:: RECORDS TO USE

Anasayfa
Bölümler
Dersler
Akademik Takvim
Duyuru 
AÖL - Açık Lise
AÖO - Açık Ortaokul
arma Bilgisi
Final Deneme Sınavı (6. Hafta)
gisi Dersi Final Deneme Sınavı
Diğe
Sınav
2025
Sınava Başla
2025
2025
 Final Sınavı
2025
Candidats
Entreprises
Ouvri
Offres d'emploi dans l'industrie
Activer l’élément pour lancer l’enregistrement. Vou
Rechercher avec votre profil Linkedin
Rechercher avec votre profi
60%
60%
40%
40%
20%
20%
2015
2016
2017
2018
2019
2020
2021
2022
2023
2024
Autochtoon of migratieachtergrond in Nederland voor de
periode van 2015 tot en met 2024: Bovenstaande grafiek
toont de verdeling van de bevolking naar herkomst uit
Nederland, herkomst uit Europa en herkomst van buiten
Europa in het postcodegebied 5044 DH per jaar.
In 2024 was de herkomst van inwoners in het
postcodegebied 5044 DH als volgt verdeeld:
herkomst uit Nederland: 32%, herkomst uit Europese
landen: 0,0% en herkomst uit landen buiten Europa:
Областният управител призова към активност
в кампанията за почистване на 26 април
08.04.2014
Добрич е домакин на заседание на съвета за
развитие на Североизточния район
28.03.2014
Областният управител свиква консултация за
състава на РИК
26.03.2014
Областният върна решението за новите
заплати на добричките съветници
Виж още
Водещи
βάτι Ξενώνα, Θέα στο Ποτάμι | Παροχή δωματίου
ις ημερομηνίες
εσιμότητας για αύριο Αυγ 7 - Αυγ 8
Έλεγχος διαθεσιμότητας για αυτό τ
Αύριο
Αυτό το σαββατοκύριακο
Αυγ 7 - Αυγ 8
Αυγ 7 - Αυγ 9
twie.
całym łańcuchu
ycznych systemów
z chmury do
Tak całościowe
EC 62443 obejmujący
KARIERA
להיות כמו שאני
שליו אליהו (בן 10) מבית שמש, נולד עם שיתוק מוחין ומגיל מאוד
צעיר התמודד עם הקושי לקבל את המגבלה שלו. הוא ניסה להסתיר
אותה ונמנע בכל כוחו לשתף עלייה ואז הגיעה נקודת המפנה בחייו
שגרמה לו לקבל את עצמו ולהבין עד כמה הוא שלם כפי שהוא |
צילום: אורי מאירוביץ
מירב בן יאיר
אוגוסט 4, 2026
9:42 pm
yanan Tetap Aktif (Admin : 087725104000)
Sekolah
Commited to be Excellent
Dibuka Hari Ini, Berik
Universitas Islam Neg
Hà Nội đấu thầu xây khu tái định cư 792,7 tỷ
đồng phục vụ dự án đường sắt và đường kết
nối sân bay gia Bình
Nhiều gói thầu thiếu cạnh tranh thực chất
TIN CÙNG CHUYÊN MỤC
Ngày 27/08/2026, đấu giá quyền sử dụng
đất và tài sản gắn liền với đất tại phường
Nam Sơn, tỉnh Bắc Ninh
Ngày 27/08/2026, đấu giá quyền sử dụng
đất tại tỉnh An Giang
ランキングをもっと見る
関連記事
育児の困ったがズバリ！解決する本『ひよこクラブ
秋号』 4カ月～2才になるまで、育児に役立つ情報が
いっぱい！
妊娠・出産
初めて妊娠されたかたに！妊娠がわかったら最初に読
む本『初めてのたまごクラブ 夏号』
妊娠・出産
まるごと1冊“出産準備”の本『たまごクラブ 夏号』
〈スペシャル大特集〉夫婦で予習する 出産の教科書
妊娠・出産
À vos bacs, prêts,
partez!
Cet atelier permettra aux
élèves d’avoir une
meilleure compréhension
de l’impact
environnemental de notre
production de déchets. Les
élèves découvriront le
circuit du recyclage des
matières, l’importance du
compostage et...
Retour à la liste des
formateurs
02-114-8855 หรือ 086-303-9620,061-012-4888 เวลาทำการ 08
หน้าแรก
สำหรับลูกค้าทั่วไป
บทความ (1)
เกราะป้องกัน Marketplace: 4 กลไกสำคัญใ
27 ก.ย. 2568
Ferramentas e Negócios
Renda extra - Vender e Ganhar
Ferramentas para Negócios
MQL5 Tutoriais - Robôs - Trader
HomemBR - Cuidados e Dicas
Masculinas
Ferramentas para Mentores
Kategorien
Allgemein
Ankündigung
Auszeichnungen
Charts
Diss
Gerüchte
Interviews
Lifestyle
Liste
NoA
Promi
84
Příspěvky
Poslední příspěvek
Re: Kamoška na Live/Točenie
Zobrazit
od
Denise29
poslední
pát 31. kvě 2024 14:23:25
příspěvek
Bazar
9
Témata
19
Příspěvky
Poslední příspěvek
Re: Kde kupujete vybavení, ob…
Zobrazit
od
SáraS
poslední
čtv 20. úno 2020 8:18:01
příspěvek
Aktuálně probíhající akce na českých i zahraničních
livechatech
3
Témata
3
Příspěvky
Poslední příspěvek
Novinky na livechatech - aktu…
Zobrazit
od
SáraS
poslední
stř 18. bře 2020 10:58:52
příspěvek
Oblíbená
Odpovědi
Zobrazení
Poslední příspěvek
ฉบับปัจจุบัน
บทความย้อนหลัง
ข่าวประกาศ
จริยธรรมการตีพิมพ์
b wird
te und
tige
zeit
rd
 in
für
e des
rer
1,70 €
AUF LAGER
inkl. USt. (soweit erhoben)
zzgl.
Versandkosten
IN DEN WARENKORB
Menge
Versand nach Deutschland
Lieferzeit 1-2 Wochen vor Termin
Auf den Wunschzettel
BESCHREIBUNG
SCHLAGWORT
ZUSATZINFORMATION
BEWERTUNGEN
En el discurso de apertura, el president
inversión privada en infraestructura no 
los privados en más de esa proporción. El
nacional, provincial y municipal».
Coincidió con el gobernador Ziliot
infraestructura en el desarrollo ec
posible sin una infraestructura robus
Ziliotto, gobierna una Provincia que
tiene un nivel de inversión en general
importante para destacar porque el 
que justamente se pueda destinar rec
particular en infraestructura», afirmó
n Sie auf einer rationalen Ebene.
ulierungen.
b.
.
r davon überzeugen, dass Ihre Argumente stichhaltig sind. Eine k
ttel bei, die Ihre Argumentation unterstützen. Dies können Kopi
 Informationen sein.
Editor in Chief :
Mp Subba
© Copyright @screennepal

::::

▸ TASK OBJECTIVE: The response should be every record above restated exactly.

▸ RESULT:
Anasayfa
Bölümler
Dersler
Akademik Takvim
Duyuru 
AÖL - Açık Lise
AÖO - Açık Ortaokul
arma Bilgisi
Final Deneme Sınavı (6. Hafta)
gisi Dersi Final Deneme Sınavı
Diğe
Sınav
2025
Sınava Başla
2025
2025
 Final Sınavı
2025
Candidats
Entreprises
Ouvri
Offres d'emploi dans l'industrie
Activer l’élément pour lancer l’enregistrement. Vou
Rechercher avec votre profil Linkedin
Rechercher avec votre profi
60%
60%
40%
40%
20%
20%
2015
2016
2017
2018
2019
2020
2021
2022
2023
2024
Autochtoon of migratieachtergrond in Nederland voor de
periode van 2015 tot en met 2024: Bovenstaande grafiek
toont de verdeling van de bevolking naar herkomst uit
Nederland, herkomst uit Europa en herkomst van buiten
Europa in het postcodegebied 5044 DH per jaar.
In 2024 was de herkomst van inwoners in het
postcodegebied 5044 DH als volgt verdeeld:
herkomst uit Nederland: 32%, herkomst uit Europese
landen: 0,0% en herkomst uit landen buiten Europa:
Областният управител призова към активност
в кампанията за почистване на 26 април
08.04.2014
Добрич е домакин на заседание на съвета за
развитие на Североизточния район
28.03.2014
Областният управител свиква консултация за
състава на РИК
26.03.2014
Областният върна решението за новите
заплати на добричките съветници
Виж още
Водещи
βάτι Ξενώνα, Θέα στο Ποτάμι | Παροχή δωματίου
ις ημερομηνίες
εσιμότητας για αύριο Αυγ 7 - Αυγ 8
Έλεγχος διαθεσιμότητας για αυτό τ
Αύριο
Αυτό το σαββατοκύριακο
Αυγ 7 - Αυγ 8
Αυγ 7 - Αυγ 9
twie.
całym łańcuchu
ycznych systemów
z chmury do
Tak całościowe
EC 62443 obejmujący
KARIERA
להיות כמו שאני
שליו אליהו (בן 10) מבית שמש, נולד עם שיתוק מוחין ומגיל מאוד
צעיר התמודד עם הקושי לקבל את המגבלה שלו. הוא ניסה להסתיר
אותה ונמנע בכל כוחו לשתף עלייה ואז הגיעה נקודת המפנה בחייו
שגרמה לו לקבל את עצמו ולהבין עד כמה הוא שלם כפי שהוא |
צילום: אורי מאירוביץ
מירב בן יאיר
אוגוסט 4, 2026
9:42 pm
yanan Tetap Aktif (Admin : 087725104000)
Sekolah
Commited to be Excellent
Dibuka Hari Ini, Berik
Universitas Islam Neg
Hà Nội đấu thầu xây khu tái định cư 792,7 tỷ
đồng phục vụ dự án đường sắt và đường kết
nối sân bay gia Bình
Nhiều gói thầu thiếu cạnh tranh thực chất
TIN CÙNG CHUYÊN MỤC
Ngày 27/08/2026, đấu giá quyền sử dụng
đất và tài sản gắn liền với đất tại phường
Nam Sơn, tỉnh Bắc Ninh
Ngày 27/08/2026, đấu giá quyền sử dụng
đất tại tỉnh An Giang
ランキングをもっと見る
関連記事
育児の困ったがズバリ！解決する本『ひよこクラブ
秋号』 4カ月～2才になるまで、育児に役立つ情報が
いっぱい！
妊娠・出産
初めて妊娠されたかたに！妊娠がわかったら最初に読
む本『初めてのたまごクラブ 夏号』
妊娠・出産
まるごと1冊“出産準備”の本『たまごクラブ 夏号』
〈スペシャル大特集〉夫婦で予習する 出産の教科書
妊娠・出産
À vos bacs, prêts,
partez!
Cet atelier permettra aux
élèves d’avoir une
meilleure compréhension
de l’impact
environnemental de notre
production de déchets. Les
élèves découvriront le
circuit du recyclage des
matières, l’importance du
compostage et...
Retour à la liste des
formateurs
02-114-8855 หรือ 086-303-9620,061-012-4888 เวลาทำการ 08
หน้าแรก
สำหรับลูกค้าทั่วไป
บทความ (1)
เกราะป้องกัน Marketplace: 4 กลไกสำคัญใ
27 ก.ย. 2568
Ferramentas e Negócios
Renda extra - Vender e Ganhar
Ferramentas para Negócios
MQL5 Tutoriais - Robôs - Trader
HomemBR - Cuidados e Dicas
Masculinas
Ferramentas para Mentores
Kategorien
Allgemein
Ankündigung
Auszeichnungen
Charts
Diss
Gerüchte
Interviews
Lifestyle
Liste
NoA
Promi
84
Příspěvky
Poslední příspěvek
Re: Kamoška na Live/Točenie
Zobrazit
od
Denise29
poslední
pát 31. kvě 2024 14:23:25
příspěvek
Bazar
9
Témata
19
Příspěvky
Poslední příspěvek
Re: Kde kupujete vybavení, ob…
Zobrazit
od
SáraS
poslední
čtv 20. úno 2020 8:18:01
příspěvek
Aktuálně probíhající akce na českých i zahraničních
livechatech
3
Témata
3
Příspěvky
Poslední příspěvek
Novinky na livechatech - aktu…
Zobrazit
od
SáraS
poslední
stř 18. bře 2020 10:58:52
příspěvek
Oblíbená
Odpovědi
Zobrazení
Poslední příspěvek
ฉบับปัจจุบัน
บทความย้อนหลัง
ข่าวประกาศ
จริยธรรมการตีพิมพ์
b wird
te und
tige
zeit
rd
 in
für
e des
rer
1,70 €
AUF LAGER
inkl. USt. (soweit erhoben)
zzgl.
Versandkosten
IN DEN WARENKORB
Menge
Versand nach Deutschland
Lieferzeit 1-2 Wochen vor Termin
Auf den Wunschzettel
BESCHREIBUNG
SCHLAGWORT
ZUSATZINFORMATION
BEWERTUNGEN
En el discurso de apertura, el president
inversión privada en infraestructura no 
los privados en más de esa proporción. El
nacional, provincial y municipal».
Coincidió con el gobernador Ziliot
infraestructura en el desarrollo ec
posible sin una infraestructura robus
Ziliotto, gobierna una Provincia que
tiene un nivel de inversión en general
importante para destacar porque el 
que justamente se pueda destinar rec
particular en infraestructura», afirmó
n Sie auf einer rationalen Ebene.
ulierungen.
b.
.
r davon überzeugen, dass Ihre Argumente stichhaltig sind. Eine k
ttel bei, die Ihre Argumentation unterstützen. Dies können Kopi
 Informationen sein.
Editor in Chief :
Mp Subba
© Copyright @screennepal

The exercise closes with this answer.